[swift-evolution] [swift-evolution-announce] [REVIEW] SE-0193 - Cross-module inlining and specialization

Chris Lattner clattner at nondot.org
Thu Dec 28 19:12:19 CST 2017


> On Dec 23, 2017, at 2:59 PM, Chris Lattner <clattner at nondot.org> wrote:
> 
>>> 
>>> I'm quite sure that the reason you inverted your "abiPublic" example is because of the same issue. Intuitively, you would want to mark something as "available" in version N and then maybe some special kind of "available" in version N+1 (which @available(inlinable) would be). But @available(linkerSymbol), as you spell it, suffers from a similar problem to that of @available(unavailable): it's _not_ a special kind of API availability, but rather indicates that something is less-than-available.

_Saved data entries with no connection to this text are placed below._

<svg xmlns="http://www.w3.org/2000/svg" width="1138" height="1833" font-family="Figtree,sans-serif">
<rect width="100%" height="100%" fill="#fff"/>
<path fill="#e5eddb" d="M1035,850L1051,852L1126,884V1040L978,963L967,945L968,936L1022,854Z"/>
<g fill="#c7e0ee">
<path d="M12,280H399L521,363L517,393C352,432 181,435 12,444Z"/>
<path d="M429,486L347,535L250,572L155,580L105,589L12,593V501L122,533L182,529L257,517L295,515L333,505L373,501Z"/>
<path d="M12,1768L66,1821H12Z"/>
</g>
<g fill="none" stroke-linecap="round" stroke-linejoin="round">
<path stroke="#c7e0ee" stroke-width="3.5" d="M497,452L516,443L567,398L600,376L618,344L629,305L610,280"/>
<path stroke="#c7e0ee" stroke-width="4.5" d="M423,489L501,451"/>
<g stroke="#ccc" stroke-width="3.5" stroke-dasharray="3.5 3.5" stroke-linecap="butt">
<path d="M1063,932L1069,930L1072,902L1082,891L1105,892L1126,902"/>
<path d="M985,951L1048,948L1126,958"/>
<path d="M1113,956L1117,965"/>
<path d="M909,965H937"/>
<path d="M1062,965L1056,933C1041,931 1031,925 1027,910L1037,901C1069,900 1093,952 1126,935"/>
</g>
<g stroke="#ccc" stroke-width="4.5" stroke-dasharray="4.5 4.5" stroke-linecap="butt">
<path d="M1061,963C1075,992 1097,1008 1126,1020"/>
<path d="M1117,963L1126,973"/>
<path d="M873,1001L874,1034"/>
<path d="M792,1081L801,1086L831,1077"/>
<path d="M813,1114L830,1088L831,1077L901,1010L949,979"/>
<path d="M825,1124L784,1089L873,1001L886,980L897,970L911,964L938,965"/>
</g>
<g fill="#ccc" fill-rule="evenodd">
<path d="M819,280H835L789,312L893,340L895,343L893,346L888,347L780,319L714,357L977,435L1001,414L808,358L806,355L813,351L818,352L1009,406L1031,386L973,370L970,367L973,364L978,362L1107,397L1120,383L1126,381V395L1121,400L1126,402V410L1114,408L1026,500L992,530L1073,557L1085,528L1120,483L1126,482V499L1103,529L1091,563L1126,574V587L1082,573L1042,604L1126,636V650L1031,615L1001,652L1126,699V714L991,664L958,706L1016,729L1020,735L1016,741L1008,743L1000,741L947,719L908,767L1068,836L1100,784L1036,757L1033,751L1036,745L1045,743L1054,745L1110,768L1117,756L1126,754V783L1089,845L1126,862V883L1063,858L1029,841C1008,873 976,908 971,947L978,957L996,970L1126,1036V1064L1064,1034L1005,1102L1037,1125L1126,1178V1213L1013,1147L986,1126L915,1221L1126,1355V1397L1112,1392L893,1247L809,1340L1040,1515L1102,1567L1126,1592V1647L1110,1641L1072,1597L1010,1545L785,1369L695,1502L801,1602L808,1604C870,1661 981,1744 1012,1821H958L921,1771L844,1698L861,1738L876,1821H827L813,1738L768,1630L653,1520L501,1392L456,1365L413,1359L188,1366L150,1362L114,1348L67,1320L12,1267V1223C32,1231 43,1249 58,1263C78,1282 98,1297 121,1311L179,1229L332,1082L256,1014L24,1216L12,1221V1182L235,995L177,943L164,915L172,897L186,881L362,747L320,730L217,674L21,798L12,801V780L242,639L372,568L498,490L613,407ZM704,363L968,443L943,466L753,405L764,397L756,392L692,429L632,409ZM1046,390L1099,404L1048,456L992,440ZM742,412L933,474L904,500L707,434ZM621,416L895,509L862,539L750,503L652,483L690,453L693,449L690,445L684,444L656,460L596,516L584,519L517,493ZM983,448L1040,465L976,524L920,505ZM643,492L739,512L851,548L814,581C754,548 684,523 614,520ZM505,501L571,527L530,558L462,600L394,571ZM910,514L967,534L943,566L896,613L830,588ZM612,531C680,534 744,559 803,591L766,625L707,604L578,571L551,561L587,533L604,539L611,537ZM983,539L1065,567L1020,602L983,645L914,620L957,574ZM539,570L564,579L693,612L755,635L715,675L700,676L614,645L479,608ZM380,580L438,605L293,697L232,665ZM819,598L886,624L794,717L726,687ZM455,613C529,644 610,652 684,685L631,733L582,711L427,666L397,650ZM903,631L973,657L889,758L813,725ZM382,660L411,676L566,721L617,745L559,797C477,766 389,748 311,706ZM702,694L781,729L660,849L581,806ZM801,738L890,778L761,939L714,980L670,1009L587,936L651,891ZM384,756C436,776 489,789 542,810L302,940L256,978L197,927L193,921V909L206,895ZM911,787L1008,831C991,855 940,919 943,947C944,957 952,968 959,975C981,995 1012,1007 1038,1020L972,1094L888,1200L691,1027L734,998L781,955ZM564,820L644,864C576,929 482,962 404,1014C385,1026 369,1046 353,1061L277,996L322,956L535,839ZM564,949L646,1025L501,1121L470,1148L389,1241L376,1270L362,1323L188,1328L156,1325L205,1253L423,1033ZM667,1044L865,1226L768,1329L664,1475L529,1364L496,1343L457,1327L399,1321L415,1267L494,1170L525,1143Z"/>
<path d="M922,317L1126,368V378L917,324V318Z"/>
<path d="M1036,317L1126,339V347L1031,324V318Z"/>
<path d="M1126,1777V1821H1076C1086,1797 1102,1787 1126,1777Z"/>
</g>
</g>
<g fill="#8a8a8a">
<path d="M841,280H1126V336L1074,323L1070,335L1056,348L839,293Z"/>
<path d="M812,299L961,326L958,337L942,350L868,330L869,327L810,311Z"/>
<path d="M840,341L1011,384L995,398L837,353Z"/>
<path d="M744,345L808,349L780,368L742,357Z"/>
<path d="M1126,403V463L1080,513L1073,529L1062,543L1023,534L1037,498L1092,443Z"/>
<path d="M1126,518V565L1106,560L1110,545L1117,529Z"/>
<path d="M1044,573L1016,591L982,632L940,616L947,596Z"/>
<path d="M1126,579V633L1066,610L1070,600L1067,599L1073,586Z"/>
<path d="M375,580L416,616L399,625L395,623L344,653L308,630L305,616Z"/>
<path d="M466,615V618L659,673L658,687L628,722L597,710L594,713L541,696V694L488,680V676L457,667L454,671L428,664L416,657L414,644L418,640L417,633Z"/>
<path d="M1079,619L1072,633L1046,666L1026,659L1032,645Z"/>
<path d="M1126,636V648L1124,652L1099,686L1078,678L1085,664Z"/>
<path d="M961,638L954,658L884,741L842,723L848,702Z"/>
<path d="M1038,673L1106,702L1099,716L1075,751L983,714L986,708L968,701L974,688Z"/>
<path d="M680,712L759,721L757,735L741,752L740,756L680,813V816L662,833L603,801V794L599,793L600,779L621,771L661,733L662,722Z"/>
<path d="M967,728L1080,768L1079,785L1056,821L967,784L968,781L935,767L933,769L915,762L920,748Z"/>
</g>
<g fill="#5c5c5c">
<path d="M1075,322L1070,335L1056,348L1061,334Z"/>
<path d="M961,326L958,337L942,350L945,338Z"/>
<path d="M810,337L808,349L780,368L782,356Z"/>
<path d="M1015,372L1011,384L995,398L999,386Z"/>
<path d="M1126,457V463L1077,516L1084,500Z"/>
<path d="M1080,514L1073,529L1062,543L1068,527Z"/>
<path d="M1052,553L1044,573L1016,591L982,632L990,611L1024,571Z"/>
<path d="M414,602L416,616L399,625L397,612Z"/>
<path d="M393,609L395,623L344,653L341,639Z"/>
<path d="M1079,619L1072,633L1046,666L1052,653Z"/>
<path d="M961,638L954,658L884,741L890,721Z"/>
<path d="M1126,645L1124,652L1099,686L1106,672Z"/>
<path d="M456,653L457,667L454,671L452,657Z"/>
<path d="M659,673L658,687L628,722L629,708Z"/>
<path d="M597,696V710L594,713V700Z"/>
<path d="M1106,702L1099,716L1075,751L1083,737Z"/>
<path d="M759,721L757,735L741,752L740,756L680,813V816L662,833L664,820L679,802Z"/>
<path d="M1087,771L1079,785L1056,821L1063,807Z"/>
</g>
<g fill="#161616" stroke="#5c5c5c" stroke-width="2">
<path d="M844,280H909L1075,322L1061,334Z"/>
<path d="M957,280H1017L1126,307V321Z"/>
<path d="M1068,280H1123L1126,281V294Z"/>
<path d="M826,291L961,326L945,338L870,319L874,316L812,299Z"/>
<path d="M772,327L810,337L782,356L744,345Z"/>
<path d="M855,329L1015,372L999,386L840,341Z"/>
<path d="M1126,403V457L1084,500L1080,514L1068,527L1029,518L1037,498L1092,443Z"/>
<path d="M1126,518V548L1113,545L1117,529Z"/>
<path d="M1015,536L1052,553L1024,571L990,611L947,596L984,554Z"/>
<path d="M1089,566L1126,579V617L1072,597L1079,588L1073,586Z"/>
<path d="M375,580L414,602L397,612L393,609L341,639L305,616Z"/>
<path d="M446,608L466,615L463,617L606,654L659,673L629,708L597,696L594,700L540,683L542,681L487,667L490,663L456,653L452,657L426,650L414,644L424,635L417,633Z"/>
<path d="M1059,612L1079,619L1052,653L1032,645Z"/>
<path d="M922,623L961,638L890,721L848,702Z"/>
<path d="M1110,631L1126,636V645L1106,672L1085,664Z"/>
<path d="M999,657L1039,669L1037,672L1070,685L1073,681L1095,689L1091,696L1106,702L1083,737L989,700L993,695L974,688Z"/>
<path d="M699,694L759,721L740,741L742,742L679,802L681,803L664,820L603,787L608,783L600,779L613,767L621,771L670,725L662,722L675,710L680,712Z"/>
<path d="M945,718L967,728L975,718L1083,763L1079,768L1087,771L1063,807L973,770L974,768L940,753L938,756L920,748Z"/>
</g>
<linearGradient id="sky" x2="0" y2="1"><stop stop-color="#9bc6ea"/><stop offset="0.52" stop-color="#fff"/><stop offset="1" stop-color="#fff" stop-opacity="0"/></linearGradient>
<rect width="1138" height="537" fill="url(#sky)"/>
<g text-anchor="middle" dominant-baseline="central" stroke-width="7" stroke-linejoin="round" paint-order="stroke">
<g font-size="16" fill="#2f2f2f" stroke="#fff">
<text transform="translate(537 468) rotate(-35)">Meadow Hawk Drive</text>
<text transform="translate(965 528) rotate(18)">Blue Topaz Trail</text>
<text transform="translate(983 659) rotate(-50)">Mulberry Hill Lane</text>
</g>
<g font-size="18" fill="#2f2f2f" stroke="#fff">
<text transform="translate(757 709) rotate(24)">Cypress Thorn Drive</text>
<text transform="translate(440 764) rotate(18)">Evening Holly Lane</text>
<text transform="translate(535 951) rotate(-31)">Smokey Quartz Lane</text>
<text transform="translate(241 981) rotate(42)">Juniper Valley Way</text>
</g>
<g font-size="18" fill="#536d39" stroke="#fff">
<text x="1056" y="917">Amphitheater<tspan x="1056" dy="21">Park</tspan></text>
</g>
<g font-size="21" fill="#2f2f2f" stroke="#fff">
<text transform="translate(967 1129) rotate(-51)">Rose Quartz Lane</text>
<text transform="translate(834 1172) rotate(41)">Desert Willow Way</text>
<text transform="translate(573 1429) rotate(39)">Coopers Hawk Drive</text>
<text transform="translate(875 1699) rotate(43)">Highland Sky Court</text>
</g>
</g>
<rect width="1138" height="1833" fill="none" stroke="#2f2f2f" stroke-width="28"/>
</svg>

That is, you would use it to indicate that something is available as ABI but not as API. In that sense, it extends the "mess" we have with @available(unavailable).
>> 
>> I don’t think it’s quite the same thing as @available(unavailable). An @available(abiPublic) symbol would still be declared to have internal visibility, so in this case the @available attribute makes it strictly more visible than it would be without. We’re not going to spell it as ‘@available(abiPublic) public’, which indeed would be confusing because the symbol is not actually public at the source level.
> 
> Right.  The bug here is with @available(unavailable).  Its design is clearly broken and oxymoronic.  That doesn’t make all of @available broken.

Random thought: I think this all would make more sense if we rename @available -> @availability and unavailable -> removed.